▸ Set exercise: Format the entries below as a numbered list, omitting blank lines and the pictures.

(Excerpts of bounding box data)
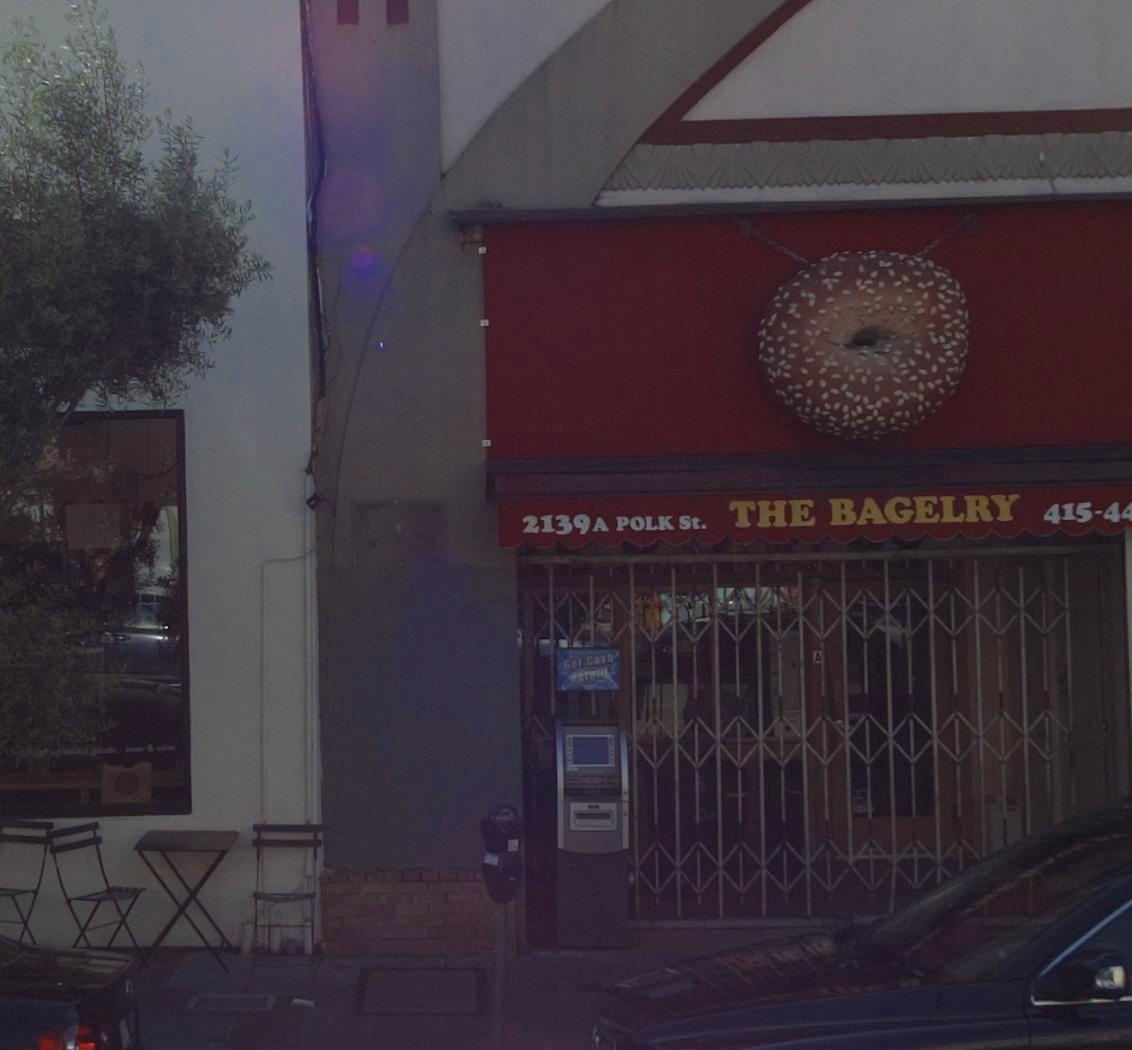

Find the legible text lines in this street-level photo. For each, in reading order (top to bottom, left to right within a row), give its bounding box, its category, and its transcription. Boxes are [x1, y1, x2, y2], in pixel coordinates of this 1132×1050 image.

[521, 511, 613, 536] StreetNumber: 2139 A
[614, 511, 705, 533] StreetName: POLK St.
[726, 491, 1017, 529] BusinessName: THE BAGELRY
[1042, 499, 1122, 527] None: 415-4
[561, 650, 615, 672] None: Get Cash
[567, 669, 596, 686] None: Here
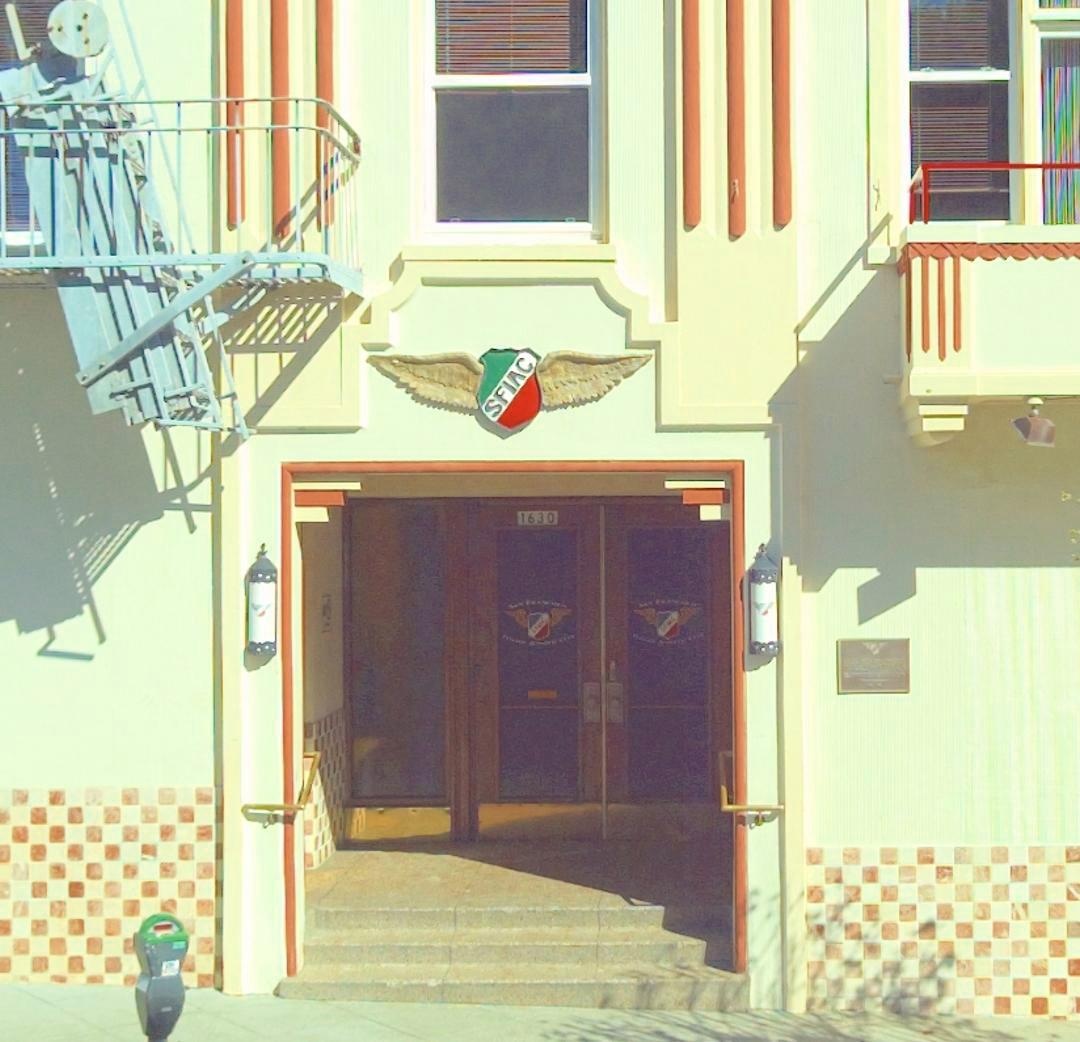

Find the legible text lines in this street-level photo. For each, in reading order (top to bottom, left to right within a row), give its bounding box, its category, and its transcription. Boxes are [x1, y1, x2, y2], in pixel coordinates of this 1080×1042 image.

▸ Result for this task:
1. Find the legible text lines in this street-level photo. For each, in reading order (top to bottom, left to right within a row), give its bounding box, its category, and its transcription. Boxes are [x1, y1, x2, y2], in pixel coordinates of this 1132×1050 image.
2. [521, 511, 613, 536] StreetNumber: 2139 A
3. [614, 511, 705, 533] StreetName: POLK St.
4. [726, 491, 1017, 529] BusinessName: THE BAGELRY
5. [1042, 499, 1122, 527] None: 415-4
6. [561, 650, 615, 672] None: Get Cash
7. [567, 669, 596, 686] None: Here
8. Find the legible text lines in this street-level photo. For each, in reading order (top to bottom, left to right within a row), give its bounding box, its category, and its transcription. Boxes are [x1, y1, x2, y2], in pixel coordinates of this 1080×1042 image.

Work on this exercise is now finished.